Ask Experts Questions for FREE Help !
Ask
    ladiie enviie's Avatar
    ladiie enviie Posts: 10, Reputation: 1
    New Member
     
    #1

    Jan 2, 2008, 10:05 AM
    Can a doctor tell your parent if you're having sex?
    I'm 16 and I was just wondering if a doctor can tell your parent if your having sex, just in case I have to go to the doctor
    J_9's Avatar
    J_9 Posts: 40,298, Reputation: 5646
    Expert
     
    #2

    Jan 2, 2008, 11:55 AM
    No, a doctor cannot tell your parents anything about your sexual activity without your permission. It is the doctor/patient privilege.
    ladiie enviie's Avatar
    ladiie enviie Posts: 10, Reputation: 1
    New Member
     
    #3

    Jan 3, 2008, 10:00 AM
    But will they ask me if I'm having sex if my mom is in the room
    J_9's Avatar
    J_9 Posts: 40,298, Reputation: 5646
    Expert
     
    #4

    Jan 3, 2008, 10:04 AM
    How old are you? You have the right to go into the room alone... Can you get to the doctor by yourself?
    ladiie enviie's Avatar
    ladiie enviie Posts: 10, Reputation: 1
    New Member
     
    #5

    Jan 3, 2008, 08:14 PM
    I'm 16 but I don't have to go to the doctor I'm just asking just in case because my mom keeps saying that she wants to me to to the doctor for a pap-smear and someone told me that the doctor asks if your having sex and I just don't want my mom to find out
    J_9's Avatar
    J_9 Posts: 40,298, Reputation: 5646
    Expert
     
    #6

    Jan 3, 2008, 08:16 PM
    Pap smears are not necessary until a woman is having sex, so if you are having sex, you don't have to tell your mom, and you can ask her to wait in the waiting room during the exam. IF the doctor asks, you can tell him, he can't tell your mom.

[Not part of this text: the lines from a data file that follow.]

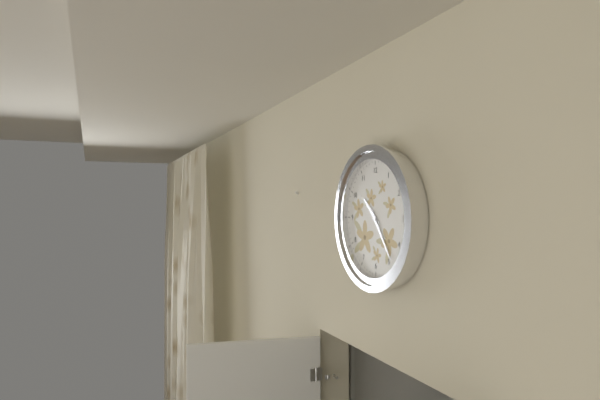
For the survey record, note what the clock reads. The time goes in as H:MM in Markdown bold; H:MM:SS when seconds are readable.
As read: **10:24**
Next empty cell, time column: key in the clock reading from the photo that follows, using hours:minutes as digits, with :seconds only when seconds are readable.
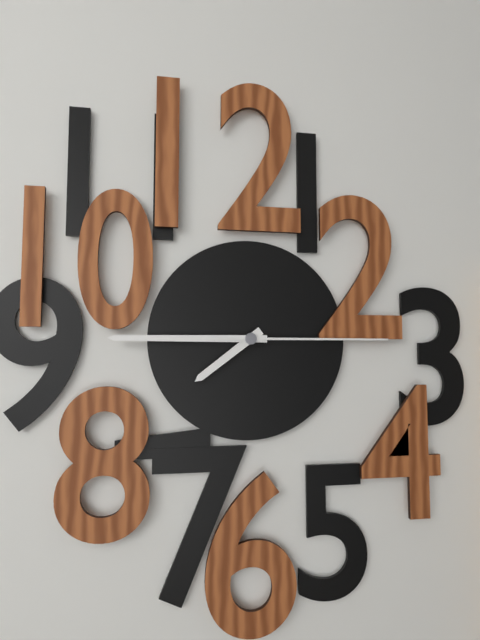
7:45:15
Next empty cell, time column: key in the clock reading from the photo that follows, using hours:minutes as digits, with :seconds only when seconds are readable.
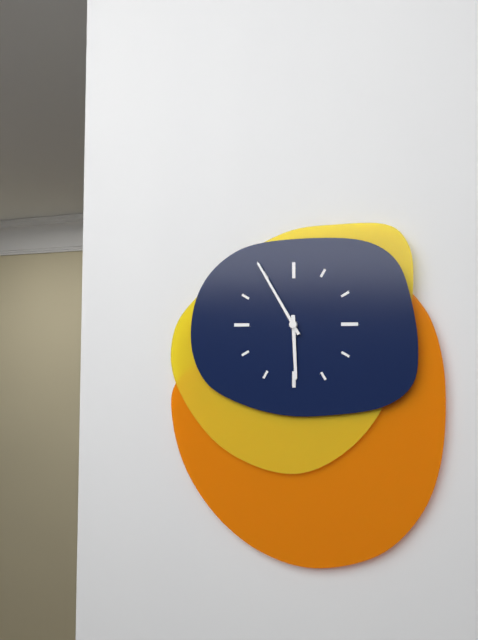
5:55
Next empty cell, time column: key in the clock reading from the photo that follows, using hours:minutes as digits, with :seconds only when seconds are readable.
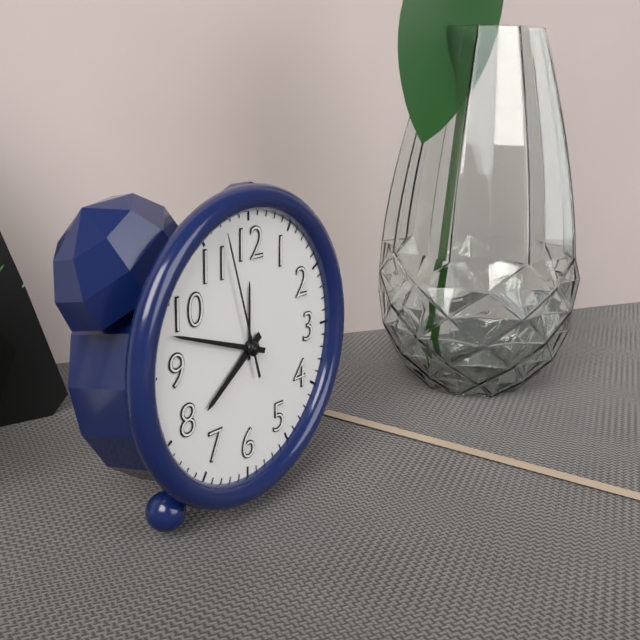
7:48:57
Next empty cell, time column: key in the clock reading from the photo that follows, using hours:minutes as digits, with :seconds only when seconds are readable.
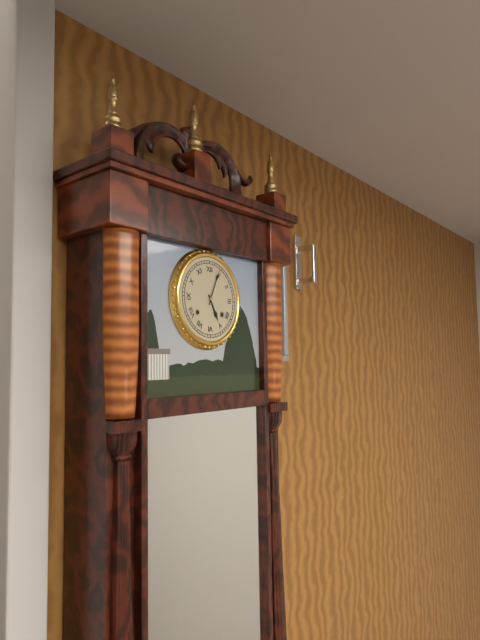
5:04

    But if you ARE sexually active you really do need to have this done.
    whitneywhitley2008's Avatar
    whitneywhitley2008 Posts: 3, Reputation: 0
    New Member
     
    #7

    Jan 3, 2008, 08:20 PM
    If you are having sex at 16 && they ask if you want it confidential they can't tell your parents that you are.. On the other hand if they take you to a doctor && they are checking you for that reason yes they can tell your parents
    crispy_chick's Avatar
    crispy_chick Posts: 77, Reputation: 2
    Junior Member
     
    #8

    Jan 3, 2008, 10:05 PM
    No they can't tell your parents without your concent now that your 16.. Papsmears usually are not till your 18 or otherwise sexually active in Australia (whichever comes first) Just just because your mum wants you to have a papsmear done don't think she knows you have sex (if you do) because she could just want you to get one out of precausions of any changes in your body, You don't have to have sex to get cervical cancer remember that, That is why its important to get a papsmear done.
    Been 16 your mum probably knows without you telling her, they say a person changes after there first time (true or not I can not remember) but my mum knew I was having sex long before I knew she knew.
    I don't know what kind of relationship you have with your mum, but if you have a good relationship and she asks you upfront be honnest don't lie to her, Sex is a natural thing and she probably would rather know your having SAFE SEX (ie, comdoms and birth control) then going off behind her back thinking she doesn't know... And you will be surprised how much honnesty makes a difference...
    I had an aweful relationship with my mum but when she asked me and I told her the truth she was just happy I didn't lie to her, then later she told me she knew she even gave me a time gap in which she thought I first done it and hate to say she was pretty spot on.. I turned and said well you never asked so I never told... SO if that's going of a bad relationship if you have a good relationship with your mum then I am sure she will respect you more if your just honnest with her.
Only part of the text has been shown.